Après cela, nous avons dû gagner la filiation pour nous trois à la cour! Cette première juridique est vraiment ce qui m’a convaincu que nous devions partager l’histoire de famille dans un livre. Cela n’avait jamais été fait et nous avons passé beaucoup de temps à travailler avec nos avocats pour décrire notre relation, étudier les affaires judiciaires et les lois des États, et signaler des exemples d’autres États, jusqu’à imprimer des articles de presse sur les familles poly 10 minutes avant de marcher. au tribunal de la famille du bureau de notre avocat.
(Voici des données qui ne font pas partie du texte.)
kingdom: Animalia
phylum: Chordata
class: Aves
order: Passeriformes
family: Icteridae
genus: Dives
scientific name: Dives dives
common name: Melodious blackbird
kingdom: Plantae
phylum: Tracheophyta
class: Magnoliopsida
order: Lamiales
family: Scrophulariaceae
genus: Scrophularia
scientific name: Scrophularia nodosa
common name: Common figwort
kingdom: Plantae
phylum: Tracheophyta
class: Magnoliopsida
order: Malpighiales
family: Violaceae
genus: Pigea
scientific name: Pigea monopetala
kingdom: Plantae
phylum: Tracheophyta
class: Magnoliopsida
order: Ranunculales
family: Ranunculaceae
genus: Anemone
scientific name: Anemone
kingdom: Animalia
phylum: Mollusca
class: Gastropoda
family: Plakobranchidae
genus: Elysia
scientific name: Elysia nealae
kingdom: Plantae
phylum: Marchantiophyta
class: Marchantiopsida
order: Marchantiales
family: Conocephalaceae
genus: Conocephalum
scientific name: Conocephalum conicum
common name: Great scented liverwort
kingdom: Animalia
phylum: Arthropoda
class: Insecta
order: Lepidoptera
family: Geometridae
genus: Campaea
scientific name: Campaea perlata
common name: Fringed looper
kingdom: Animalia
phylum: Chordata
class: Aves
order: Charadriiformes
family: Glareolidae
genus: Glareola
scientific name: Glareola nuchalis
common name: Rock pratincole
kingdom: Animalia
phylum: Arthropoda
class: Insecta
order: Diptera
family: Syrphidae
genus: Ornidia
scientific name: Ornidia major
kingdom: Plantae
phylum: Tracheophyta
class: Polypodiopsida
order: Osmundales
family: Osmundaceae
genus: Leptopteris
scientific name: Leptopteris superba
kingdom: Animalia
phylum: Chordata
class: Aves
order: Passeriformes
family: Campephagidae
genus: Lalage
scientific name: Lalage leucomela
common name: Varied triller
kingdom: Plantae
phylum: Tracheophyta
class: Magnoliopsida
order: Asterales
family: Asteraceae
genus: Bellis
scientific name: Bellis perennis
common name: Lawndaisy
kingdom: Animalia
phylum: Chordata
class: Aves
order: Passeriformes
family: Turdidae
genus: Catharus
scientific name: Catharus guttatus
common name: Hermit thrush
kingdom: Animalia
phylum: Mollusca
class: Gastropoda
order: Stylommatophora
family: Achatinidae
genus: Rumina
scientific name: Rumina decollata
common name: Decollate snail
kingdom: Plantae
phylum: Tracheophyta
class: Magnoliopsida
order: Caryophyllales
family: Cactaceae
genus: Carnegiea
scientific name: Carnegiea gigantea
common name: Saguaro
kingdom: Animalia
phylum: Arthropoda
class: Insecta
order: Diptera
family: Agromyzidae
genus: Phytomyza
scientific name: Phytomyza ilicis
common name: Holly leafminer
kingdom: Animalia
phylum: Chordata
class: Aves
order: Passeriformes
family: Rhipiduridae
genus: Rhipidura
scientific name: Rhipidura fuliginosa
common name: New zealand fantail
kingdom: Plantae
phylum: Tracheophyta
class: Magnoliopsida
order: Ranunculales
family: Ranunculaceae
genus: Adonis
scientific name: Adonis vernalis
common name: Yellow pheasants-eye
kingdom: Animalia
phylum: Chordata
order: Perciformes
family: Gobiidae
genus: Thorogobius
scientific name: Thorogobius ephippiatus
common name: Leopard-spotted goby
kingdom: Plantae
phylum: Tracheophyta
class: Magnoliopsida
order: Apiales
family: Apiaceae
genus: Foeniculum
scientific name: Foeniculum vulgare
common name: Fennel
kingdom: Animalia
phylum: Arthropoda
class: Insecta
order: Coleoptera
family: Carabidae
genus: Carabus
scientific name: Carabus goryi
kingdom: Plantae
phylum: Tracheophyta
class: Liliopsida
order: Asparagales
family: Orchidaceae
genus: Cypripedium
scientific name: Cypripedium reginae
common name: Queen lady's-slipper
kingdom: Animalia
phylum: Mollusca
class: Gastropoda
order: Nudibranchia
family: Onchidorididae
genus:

Est-ce que l’un de ces problèmes s’est atténué lorsque vous avez eu Parker?

Tous ces problèmes se sont évaporés! Au lieu d’une bataille juridique, nous avions juste déjà des accords parentaux existants et des précédents. Au lieu d’avoir à plaider pour les droits parentaux, le tribunal a simplement dit qu’il n’y avait pas de problème – nous n’avions même pas besoin d’entrer!

D’une certaine manière, extrêmement anticlimatique, car c’était très heureux de remporter cette victoire avec Piper. Mais bien sûr, c’était tellement mieux de ne pas avoir à se battre une deuxième fois. Quand j’étais un petit militant à l’université, un journaliste de l’école m’a demandé à un moment donné pourquoi nous insistions pour avoir un groupe d’étudiants. Ma réponse a été que j’aurais aimé que nous n’ayons pas à le faire. Nous voulions être traités comme des gauchers – un peu différents mais totalement égaux et sans intérêt.

C’est ce que j’ai ressenti d’être gay depuis que j’ai quitté le centre de la Virginie et les années 90 pour Boston et San Diego et le 21e siècle, et c’est aussi ce que ressentait Parker. Très satisfaisant. Nous espérons que c’est aussi plus facile pour les autres maintenant.